> [What you will do]
The records below hold a stretch from the line with "AS ON 2021-12-01, Semifinished1: 1958049.81" through the line with "AS ON 2021-12-01, CNC_SHEARING: 7481087.98"; return exactly those lines, ends included, and nothing more.

> [Extracted information]
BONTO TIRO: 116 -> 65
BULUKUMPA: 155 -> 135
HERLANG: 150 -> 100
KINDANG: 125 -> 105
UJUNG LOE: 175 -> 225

---

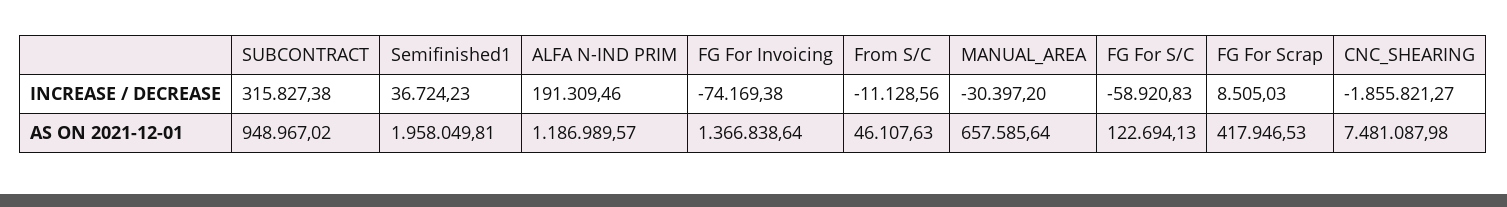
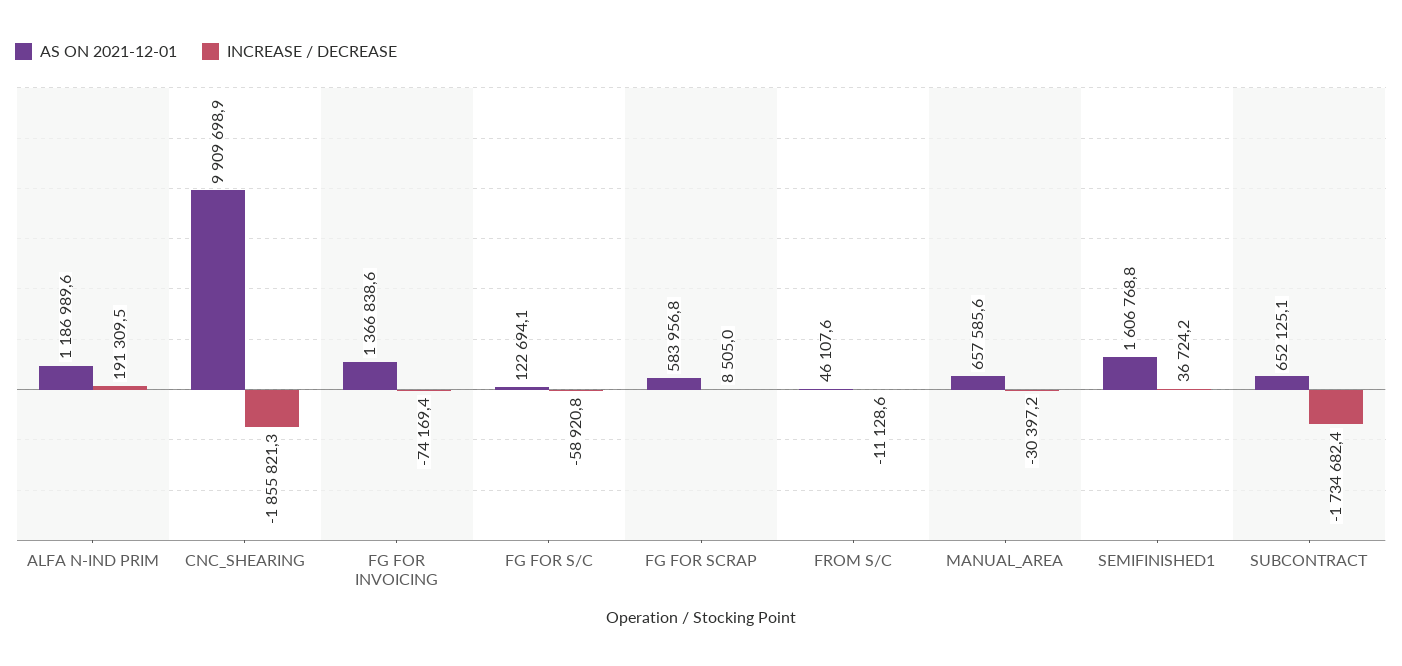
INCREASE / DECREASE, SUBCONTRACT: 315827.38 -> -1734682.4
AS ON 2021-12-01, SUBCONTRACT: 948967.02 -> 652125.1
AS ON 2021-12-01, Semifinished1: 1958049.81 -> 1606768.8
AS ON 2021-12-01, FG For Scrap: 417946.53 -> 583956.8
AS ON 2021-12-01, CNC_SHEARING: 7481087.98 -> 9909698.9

---

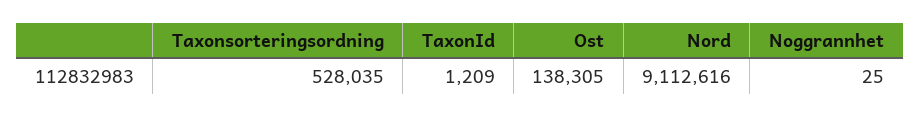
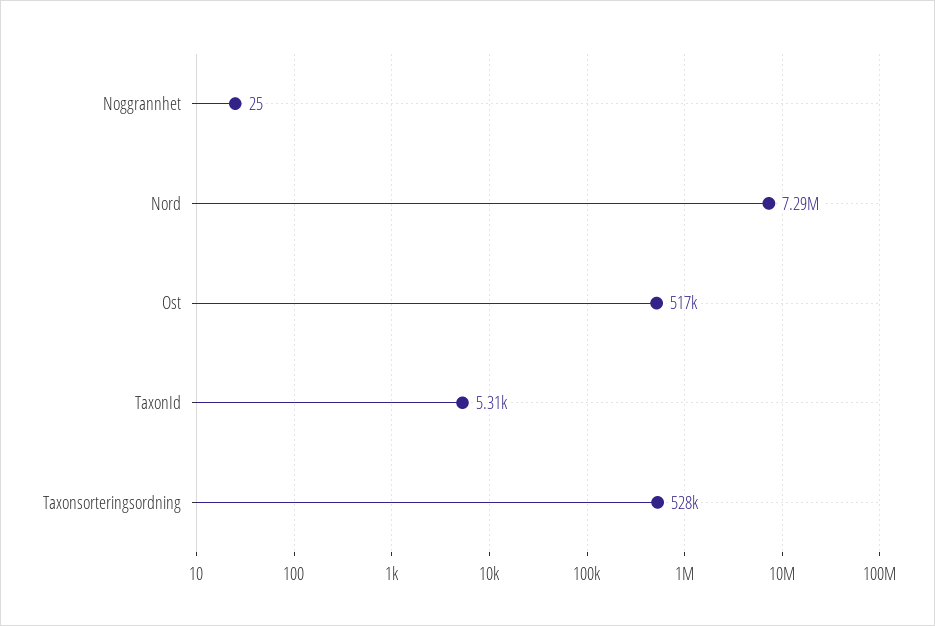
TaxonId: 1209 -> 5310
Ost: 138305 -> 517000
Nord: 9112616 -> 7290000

> [Answer for this exercise]
AS ON 2021-12-01, Semifinished1: 1958049.81 -> 1606768.8
AS ON 2021-12-01, FG For Scrap: 417946.53 -> 583956.8
AS ON 2021-12-01, CNC_SHEARING: 7481087.98 -> 9909698.9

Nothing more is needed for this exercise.